═════ Entries shown ═════

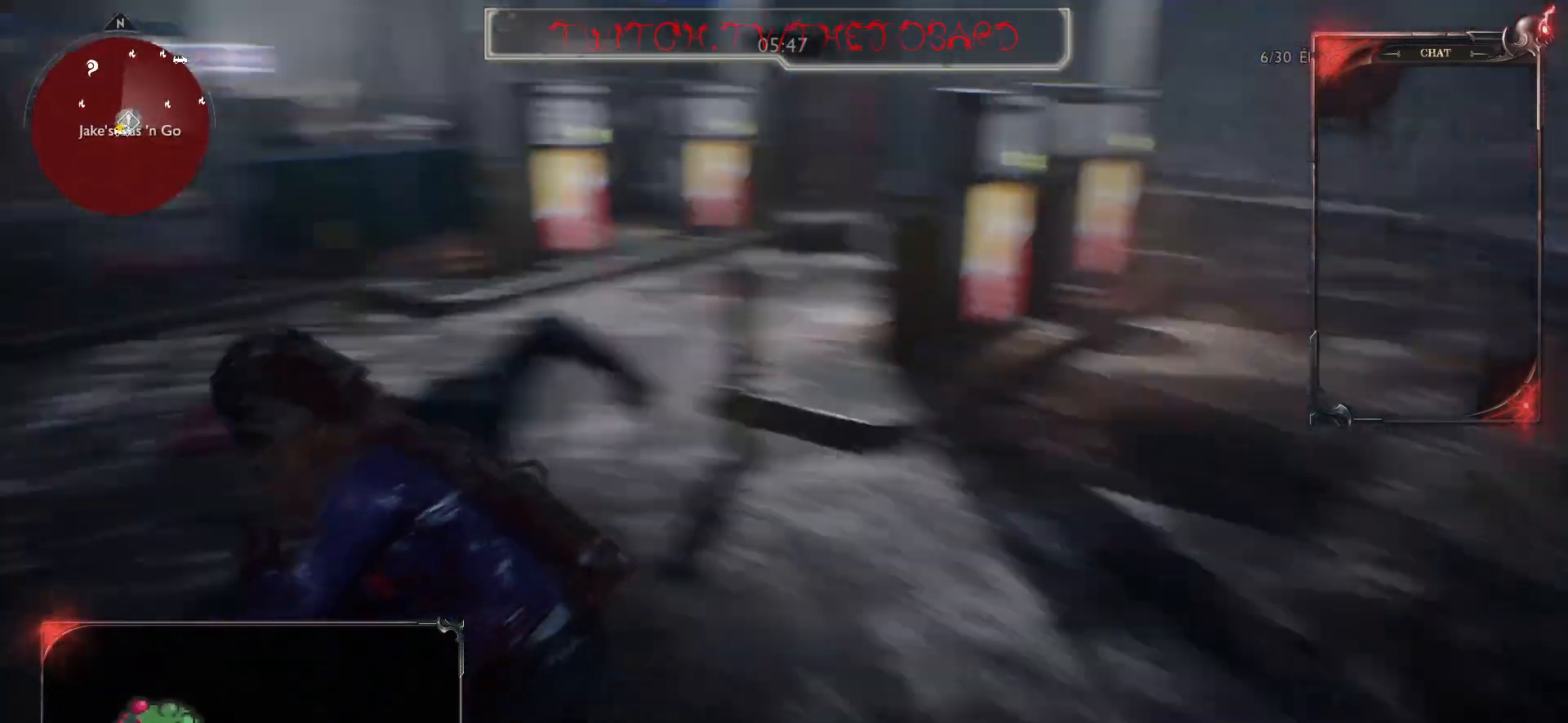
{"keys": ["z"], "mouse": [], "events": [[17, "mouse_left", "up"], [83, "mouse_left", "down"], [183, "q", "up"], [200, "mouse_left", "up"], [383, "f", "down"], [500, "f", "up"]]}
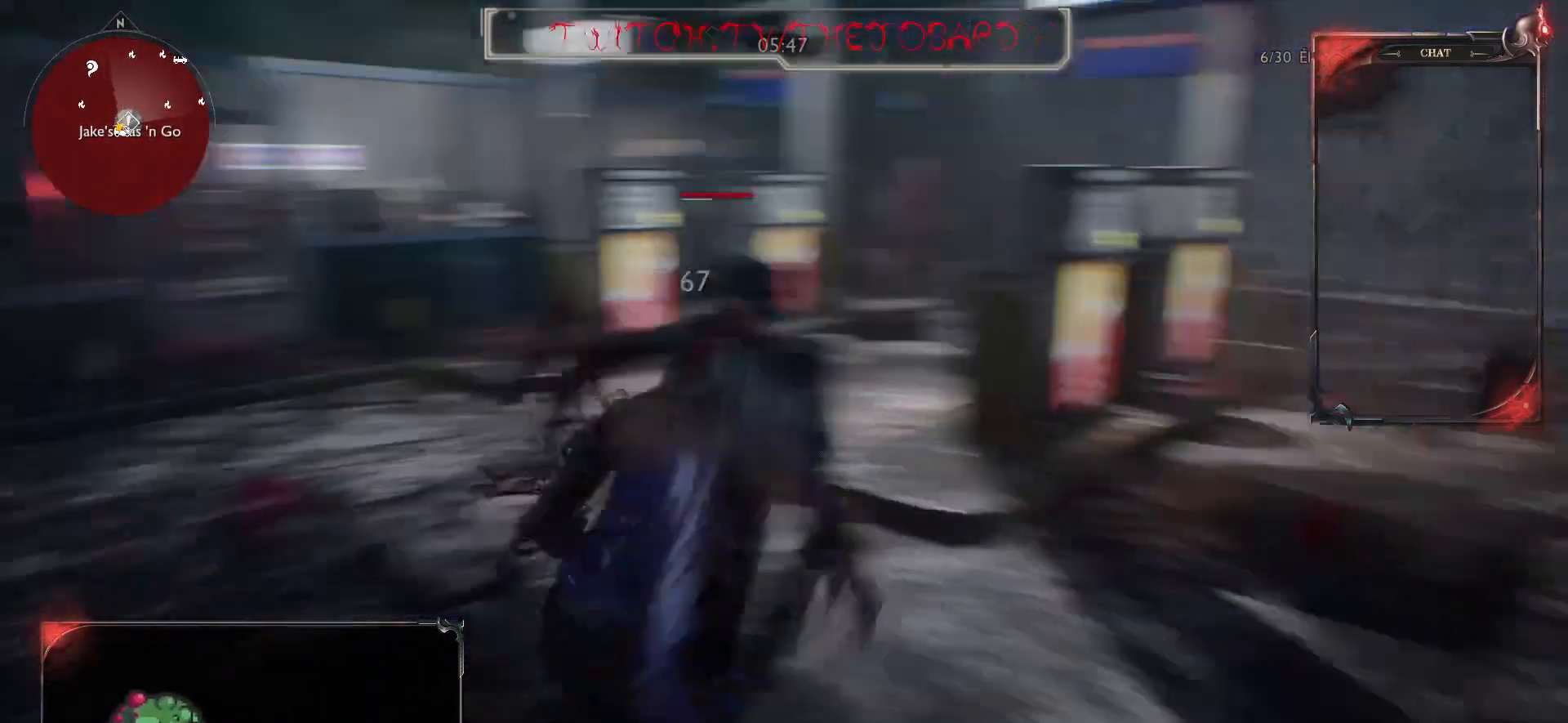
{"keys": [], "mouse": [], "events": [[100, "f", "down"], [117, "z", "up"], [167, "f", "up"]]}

═════
═════ Entries shown ═════

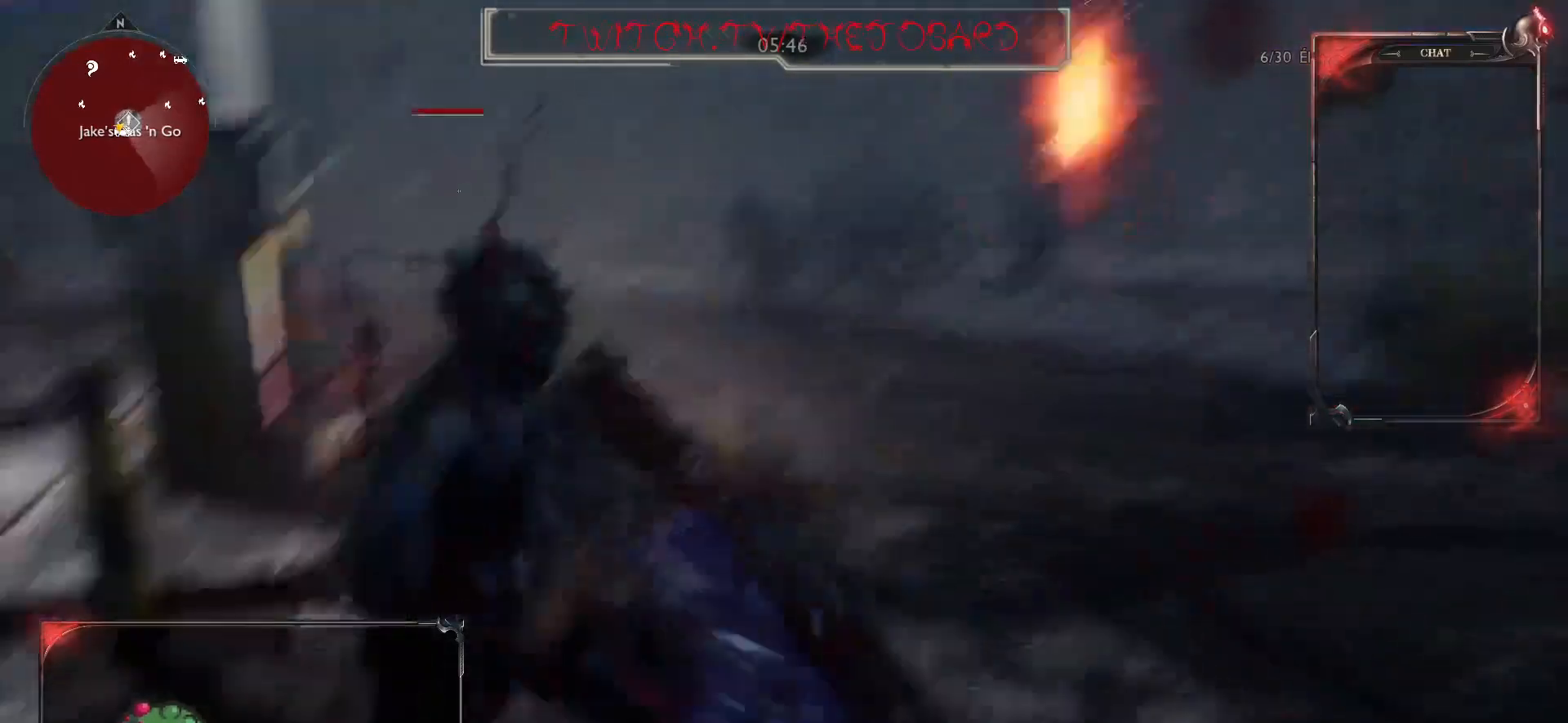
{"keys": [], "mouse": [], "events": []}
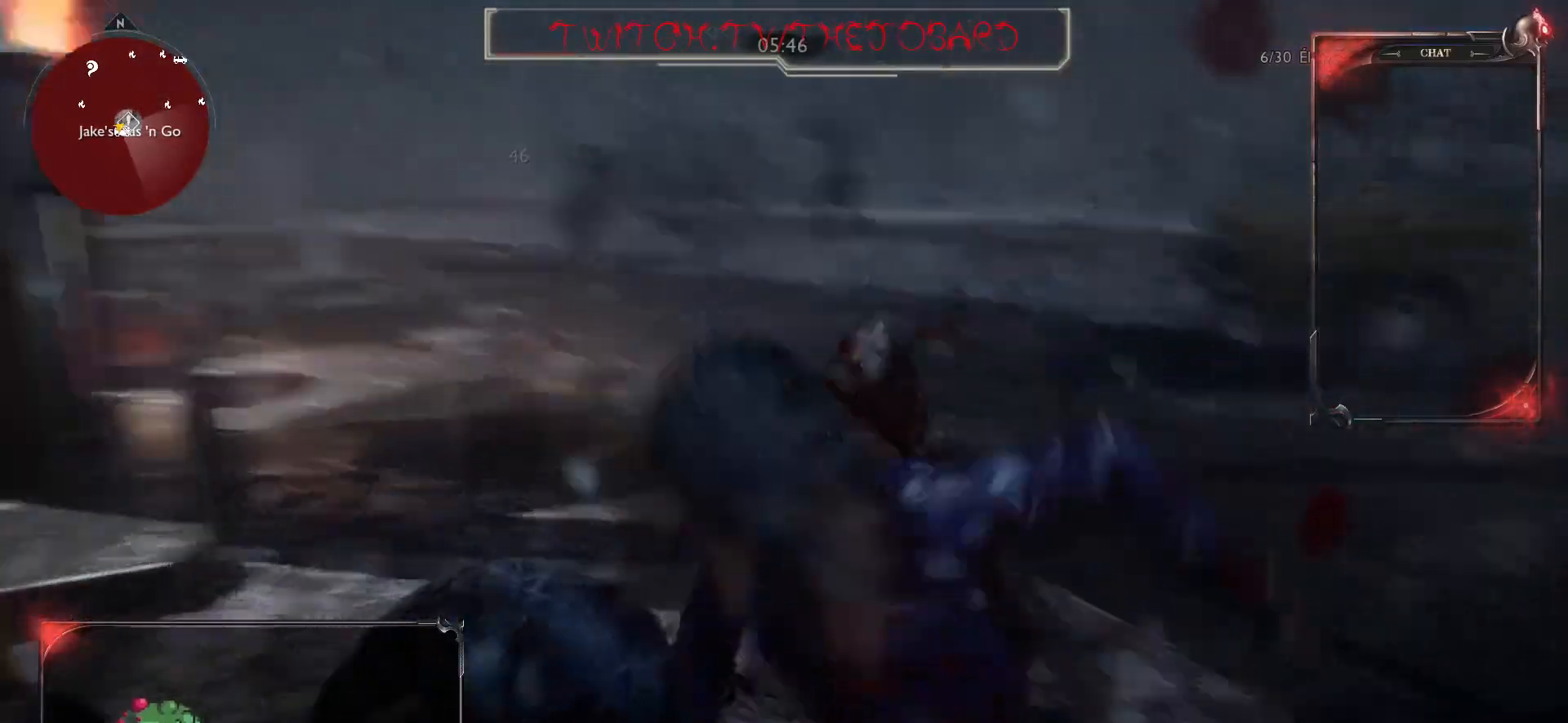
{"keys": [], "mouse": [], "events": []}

═════

§ **Problem description**
In the data, find how many lines hold the string "down", and answer with the number only.

§ **Answer**
2